Verfassungsschutz will im Januar über Beobachtung der AfD entscheiden

Damit nicht genug: Der AfD-Vorsitzende Jörg Meuthen muss „tatsächlich Probleme in der Jungen Alternative“ einräumen, jener kameradschaftlich ins rechtsextreme Milieu schielenden Parteijugend, deren Landesverbände in Baden-Württemberg, Bremen und Niedersachsen vom Verfassungsschutz beobachtet werden. Besonders die für diesen Januar angekündigte Entscheidung des Bundesamtes für Verfassungsschutz und seiner Landesämter über eine mögliche Beobachtung macht die AfD-Spitze – weit mehr noch als die ungeklärten, ausländischen und höchst dubiosen Geldspenden an Co-Fraktionschefin Alice Weidel – hochnervös.

Der Antrag des AfD-Bundesvorstandes, die Landeschefin von Schleswig-Holstein, Doris von Sayn-Wittgenstein, wegen ihrer Kontakte zu dem rechtsextremistischen „Verein Gedächtnisstätte“ aus der Partei auszuschließen, gehört da zum hektischen Krisenmanagement ebenso wie die Bekundung des baden-württembergischen Vorstands, gegen den extrem uneinsichtigen Landtagsabgeordneten Stefan Räpple ein Ausschlussverfahren einleiten zu wollen.
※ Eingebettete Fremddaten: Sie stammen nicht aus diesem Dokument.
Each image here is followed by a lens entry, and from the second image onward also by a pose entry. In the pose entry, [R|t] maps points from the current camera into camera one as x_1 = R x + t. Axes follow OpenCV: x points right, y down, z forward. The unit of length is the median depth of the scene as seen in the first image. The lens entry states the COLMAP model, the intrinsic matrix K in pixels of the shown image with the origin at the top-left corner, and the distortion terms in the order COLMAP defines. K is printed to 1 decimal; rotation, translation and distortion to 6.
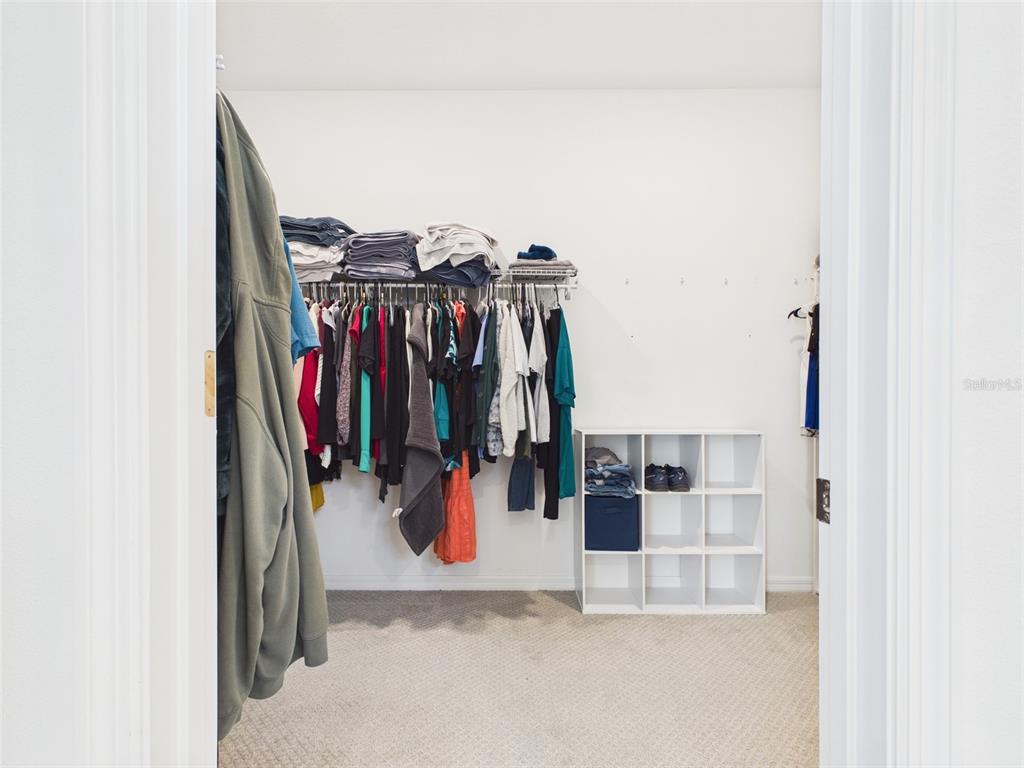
lens RADIAL K [[541.0, 0, 511.6], [0, 541.0, 401.8], [0, 0, 1]] dist [0.003667, 0.000666]
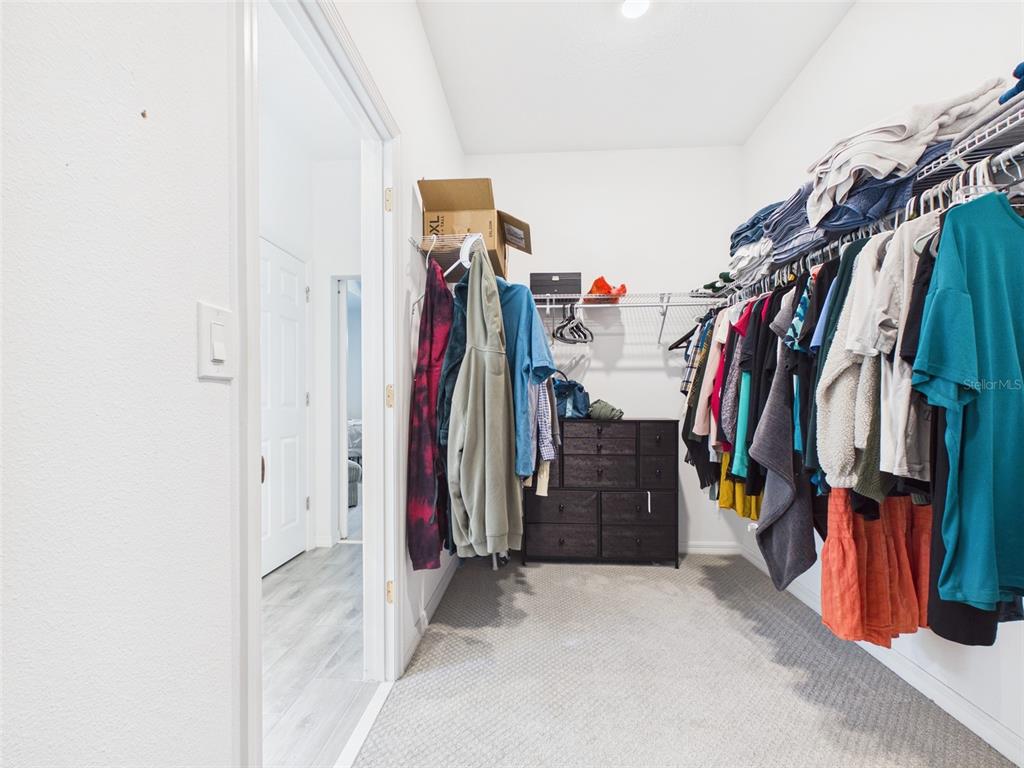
lens RADIAL K [[541.0, 0, 511.6], [0, 541.0, 401.8], [0, 0, 1]] dist [0.003667, 0.000666]
pose [[-0.225066, -0.003084, -0.974339, 0.679857], [0.003506, 0.999986, -0.003975, 0.003476], [0.974337, -0.004311, -0.225052, 0.764075]]
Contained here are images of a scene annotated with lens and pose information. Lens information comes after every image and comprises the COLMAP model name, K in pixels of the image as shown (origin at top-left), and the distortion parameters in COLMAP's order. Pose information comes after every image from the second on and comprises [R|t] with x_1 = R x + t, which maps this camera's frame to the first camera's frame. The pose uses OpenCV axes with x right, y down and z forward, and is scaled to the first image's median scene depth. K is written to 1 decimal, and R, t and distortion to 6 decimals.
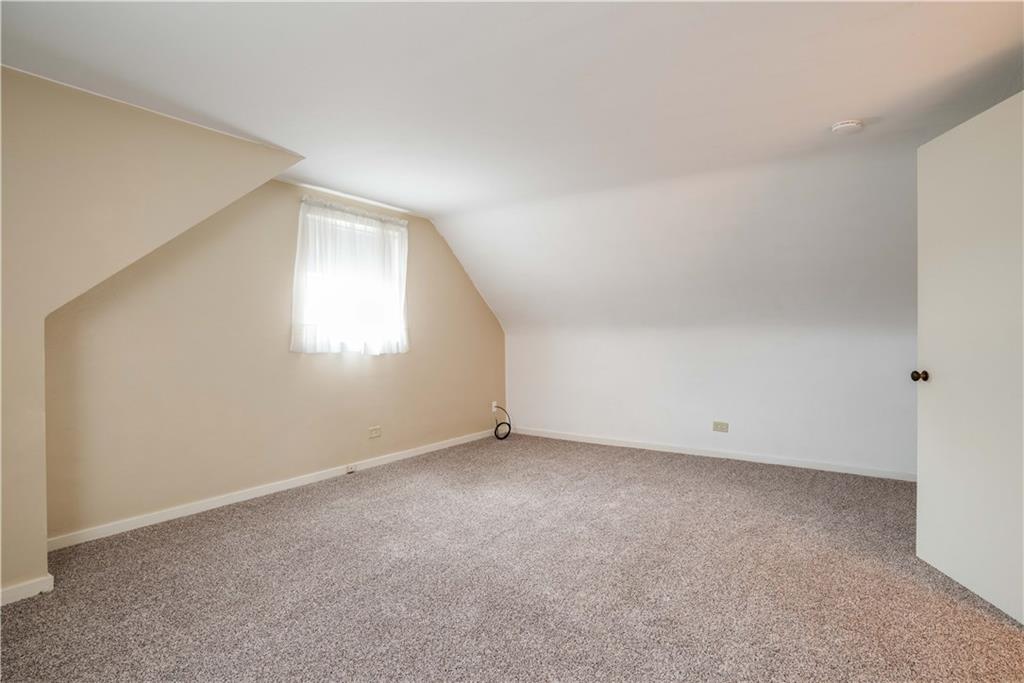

Zwischen Ost und West verläuft die AfD-Schmerzgrenze

Noch liegt die AfD in Umfragen im Bund zwischen zwölf und 14 Prozent. Tendenz stagnierend. Im Osten, wo im Herbst 2019 Landtage in Brandenburg, Sachsen und Thüringen gewählt werden, kommt sie mit extremeren Personen und Positionen dagegen auf 26 Prozent – knapp hinter der CDU. Zwischen Ost und West verläuft in der AfD die Schmerzgrenze. Die Partei-Spitze zaudert, sich vom prozentualen Ost-Höhenflug blenden zu lassen. Sie weiß, dass starke Teile ihrer wutbürgerlichen Klientel durch eine Verfassungsschutzbeobachtung abgeschreckt werden dürften. Aussitzen kann man die Richtungsentscheidung nicht. Gut möglich, dass man sie früher treffen muss, als es der AfD in den Kram passt.